Start of SOURCE PASSAGE

Hi < Elvis Dowson> I replied to you in a DM but I ll repeat open-source-silicon.dev #clear

Hi <@U07JC2KT0RX>, I replied to you in a DM, but I...

Anton Maurovic (efabless support)

09/09/2024, 9:42 PM

Hi @Elvis Dowson, I replied to you in a DM, but I'll repeat it here for the benefit of other people who might be using CLEAR also (or who can provide their own additional advice): I don't believe CLEAR has an I2C interface built-in. However, do you mean you want to create an I2C controller? As for SPI, this could mean one of several things: 1. There is an SPI Controller that is built into the Caravel SoC, permanently on the chip. This can be used from firmware. That is, it can be activated to take over 4 pins that are normally GPIO pins. 2. The Caravel RISC-V CPU has its own SPI interface that reads and executes firmware code from an external flash ROM chip. You can't control this one; rather, this is where your compiled C code is placed. 3. There's what's known as the "HKSPI" (Housekeeping SPI) interface, which can be controlled by an external device, effectively as a form of full-chip debug function. You wouldn't normally touch this. I'm guessing you mean no. 1. There is some information *here *about its registers that can be accessed from firmware, and an example C firmware and Verilog testbench representing the physical chip and its connection to an SPI memory. Note the GPIO pins it uses (IO[35:32]). Note that all of the answers I've given are based on the standard 'Caravel' harness (on which CLEAR is based). It is the same one used in the Efabless chipIgnite 'Caravel' and 'Caravan' templates, and I believe it is consistent with CLEAR.

End of SOURCE PASSAGE

→ QUESTIONS TO ANSWER:
a) Decide whether each statement agrees with the forum reply about CLEAR: (i) CLEAR has an I2C interface built in; (ii) the SPI controller built into the Caravel SoC can take over 4 pins that are normally GPIO pins; (iii) the user can control the SPI interface that the Caravel RISC-V CPU uses to read firmware from an external flash ROM chip. For each, answer yes or no and quote the words of the forum reply that decide it.
b) Extract from the forum reply about CLEAR the passage from "Hi < Elvis Dowson>" up to and including "Maurovic (efabless support)", word for word.
The data play no part in this work.

Start of DATASET EXCERPTS

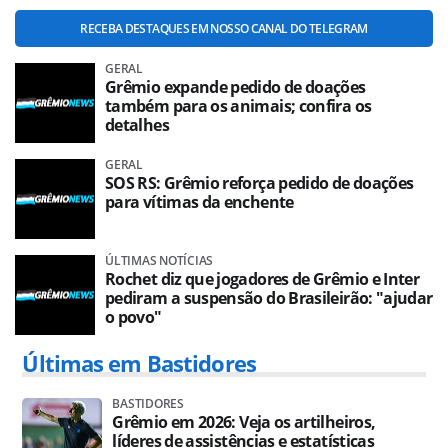
RECEBA DESTAQUES EM NOSSO CANAL DO TELEGRAM
GERAL
Grêmio expande pedido de doações
também para os animais; confira os
detalhes
GERAL
SOS RS: Grêmio reforça pedido de doações
para vítimas da enchente
ÚLTIMAS NOTÍCIAS
Rochet diz que jogadores de Grêmio e Inter
pediram a suspensão do Brasileirão: "ajudar
o povo"
Últimas em Bastidores
BASTIDORES
Grêmio em 2026: Veja os artilheiros,
líderes de assistências e estatísticas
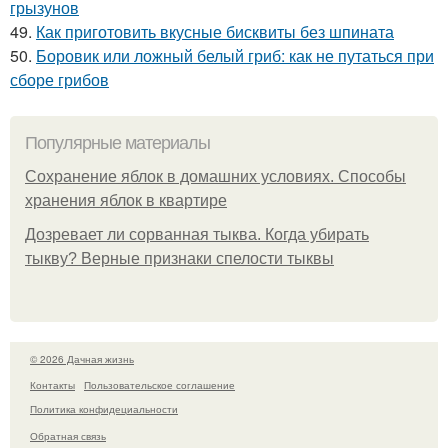
грызунов
49.
Как приготовить вкусные бисквиты без шпината
50.
Боровик или ложный белый гриб: как не путаться при
сборе грибов
Популярные материалы
Сохранение яблок в домашних условиях. Способы
хранения яблок в квартире
Дозревает ли сорванная тыква. Когда убирать
тыкву? Верные признаки спелости тыквы
© 2026 Дачная жизнь
Контакты
Пользовательское соглашение
Политика конфидециальности
Обратная связь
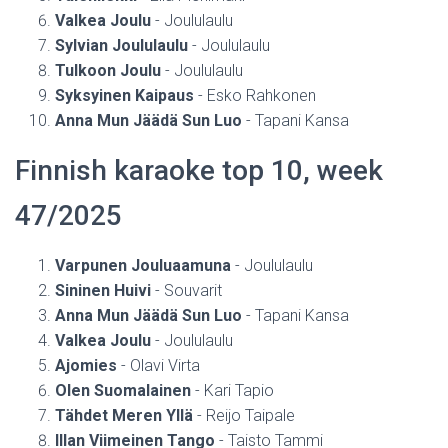
Valkea Joulu
- Joululaulu
Sylvian Joululaulu
- Joululaulu
Tulkoon Joulu
- Joululaulu
Syksyinen Kaipaus
- Esko Rahkonen
Anna Mun Jäädä Sun Luo
- Tapani Kansa
Finnish karaoke top 10, week
47/2025
Varpunen Jouluaamuna
- Joululaulu
Sininen Huivi
- Souvarit
Anna Mun Jäädä Sun Luo
- Tapani Kansa
Valkea Joulu
- Joululaulu
Ajomies
- Olavi Virta
Olen Suomalainen
- Kari Tapio
Tähdet Meren Yllä
- Reijo Taipale
Illan Viimeinen Tango
- Taisto Tammi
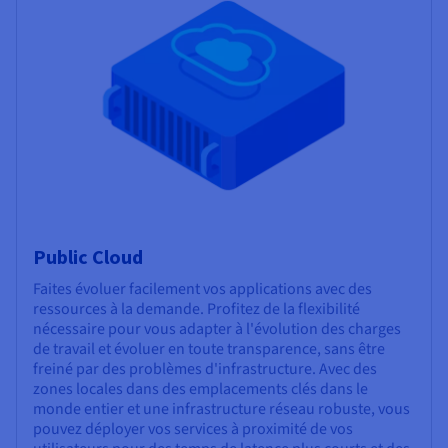
Public Cloud
Faites évoluer facilement vos applications avec des
ressources à la demande. Profitez de la flexibilité
nécessaire pour vous adapter à l'évolution des charges
de travail et évoluer en toute transparence, sans être
freiné par des problèmes d'infrastructure. Avec des
zones locales dans des emplacements clés dans le
monde entier et une infrastructure réseau robuste, vous
pouvez déployer vos services à proximité de vos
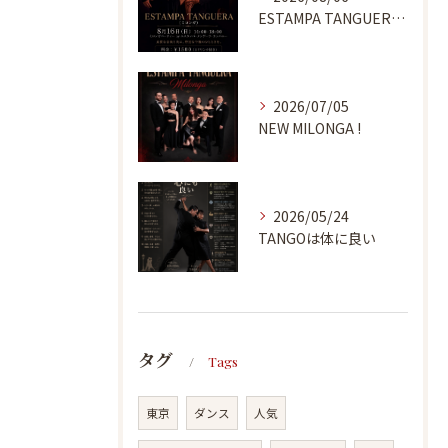
ESTAMPA TANGUERA MILONGA
2026/07/05
NEW MILONGA !
2026/05/24
TANGOは体に良い
タグ
Tags
東京
ダンス
人気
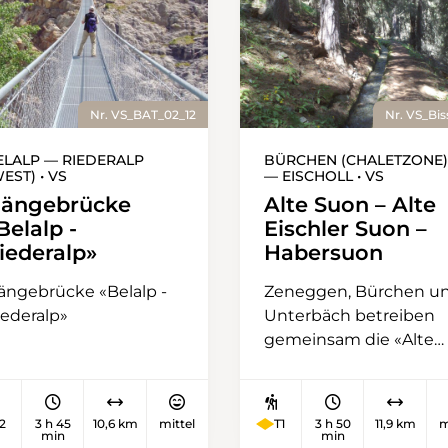
Nr. VS_BAT_02_12
Nr. VS_Bis
ELALP — RIEDERALP
BÜRCHEN (CHALETZONE)
EST) • VS
— EISCHOLL • VS
ängebrücke
Alte Suon – Alte
Belalp -
Eischler Suon –
iederalp»
Habersuon
ängebrücke «Belalp -
Zeneggen, Bürchen u
iederalp»
Unterbäch betreiben
gemeinsam die «Alte
Suon», auch
«Ginanzerin» genannt.
Bürchen erwarb die
2
3 h 45
10,6 km
mittel
T1
3 h 50
11,9 km
m
Wasserrechte bereits 
min
min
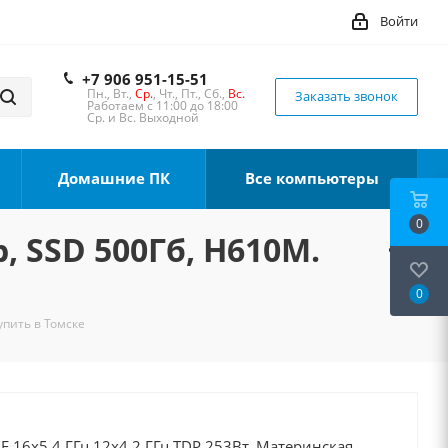
Войти
+7 906 951-15-51
Пн., Вт.,
Ср.
, Чт., Пт., Сб.,
Вс.
Заказать звонок
Работаем с 11:00 до 18:00
Ср. и Вс. Выходной
Домашние ПК
Все компьютеры
0
, SSD 500Гб, H610M.
0
упить в Томске
0F 16x5.4 ГГц 12x4.2 ГГц TDP 253Вт, Материнская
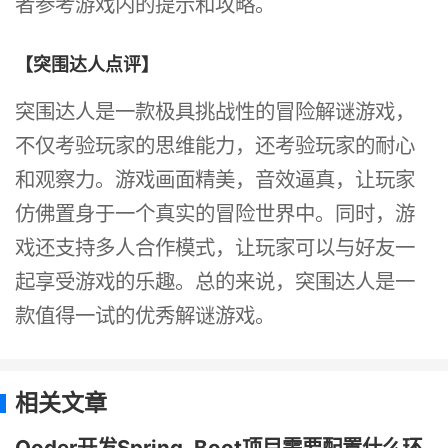
者参考游戏内的提示和攻略。
【突围达人点评】
突围达人是一款极具挑战性的冒险解谜游戏，
不仅考验玩家的思维能力，还考验玩家的耐心
和观察力。游戏画面精美，音效逼真，让玩家
仿佛置身于一个真实的冒险世界中。同时，游
戏还支持多人合作模式，让玩家可以与好友一
起享受游戏的乐趣。总的来说，突围达人是一
款值得一试的优秀解谜游戏。
相关文章
Qoder开发Spring_Boot项目需要配置什么环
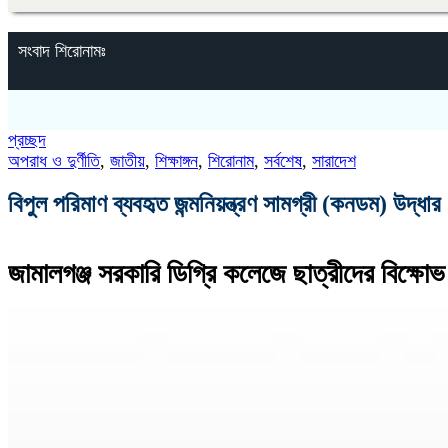
সংবাদ শিরোনামঃ
প্রচ্ছদ
অপরাধ ও দুর্ণীতি
,
জাতীয়
,
শিক্ষাঙ্গন
,
শিরোনাম
,
সর্বশেষ
,
সারাদেশ
বিপুল পরিমাণ ব্যবহৃত জন্মনিয়ন্ত্রণ সামগ্রী (কনডম) উদ্ধার
‎জামালগঞ্জ সরকারি ডিগ্রি কলেজে ছাত্রীদের বিক্ষো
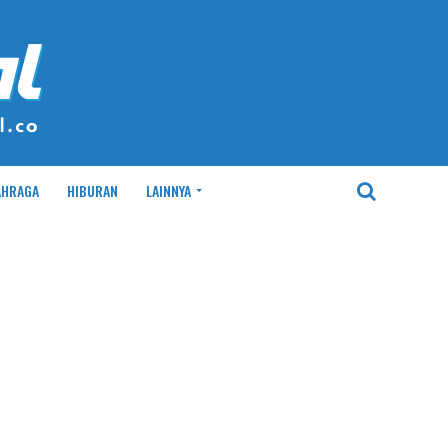
AHRAGA
HIBURAN
LAINNYA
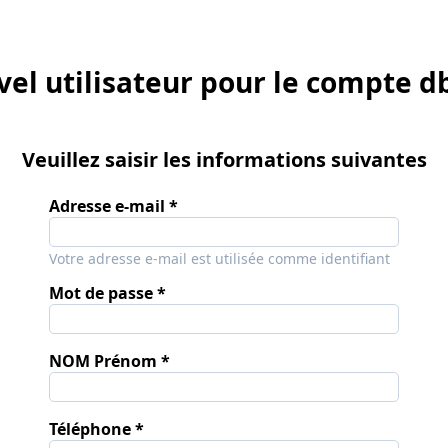
el utilisateur pour le compte d
Veuillez saisir les informations suivantes
Adresse e-mail
Votre adresse e-mail est utilisée comme identifiant
Mot de passe
NOM Prénom
Téléphone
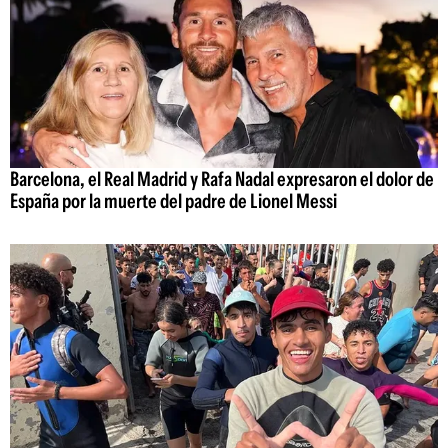
Barcelona, el Real Madrid y Rafa Nadal expresaron el dolor de
España por la muerte del padre de Lionel Messi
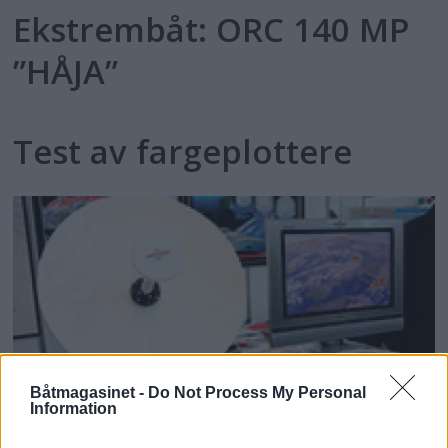
Ekstrembåt: ORC 140 MP
”HÅJA”
Test av fargeplottere
Båtmagasinet -
Do Not Process My Personal
Information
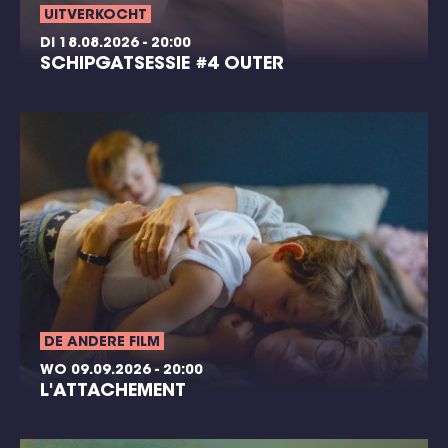
UITVERKOCHT
DI 18.08.2026 - 20:00
SCHIPGATSESSIE #4 OUTER
DE ANDERE FILM
WO 09.09.2026 - 20:00
L'ATTACHEMENT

End of DATASET EXCERPTS

→ RESULTS FOR EACH TASK:
a)
(i) No: "I don't believe CLEAR has an I2C interface built-in."
(ii) Yes: "it can be activated to take over 4 pins that are normally GPIO pins."
(iii) No: "You can't control this one"

b)
Hi < Elvis Dowson> I replied to you in a DM but I ll repeat open-source-silicon.dev #clear

Hi <@U07JC2KT0RX>, I replied to you in a DM, but I...

Anton Maurovic (efabless support)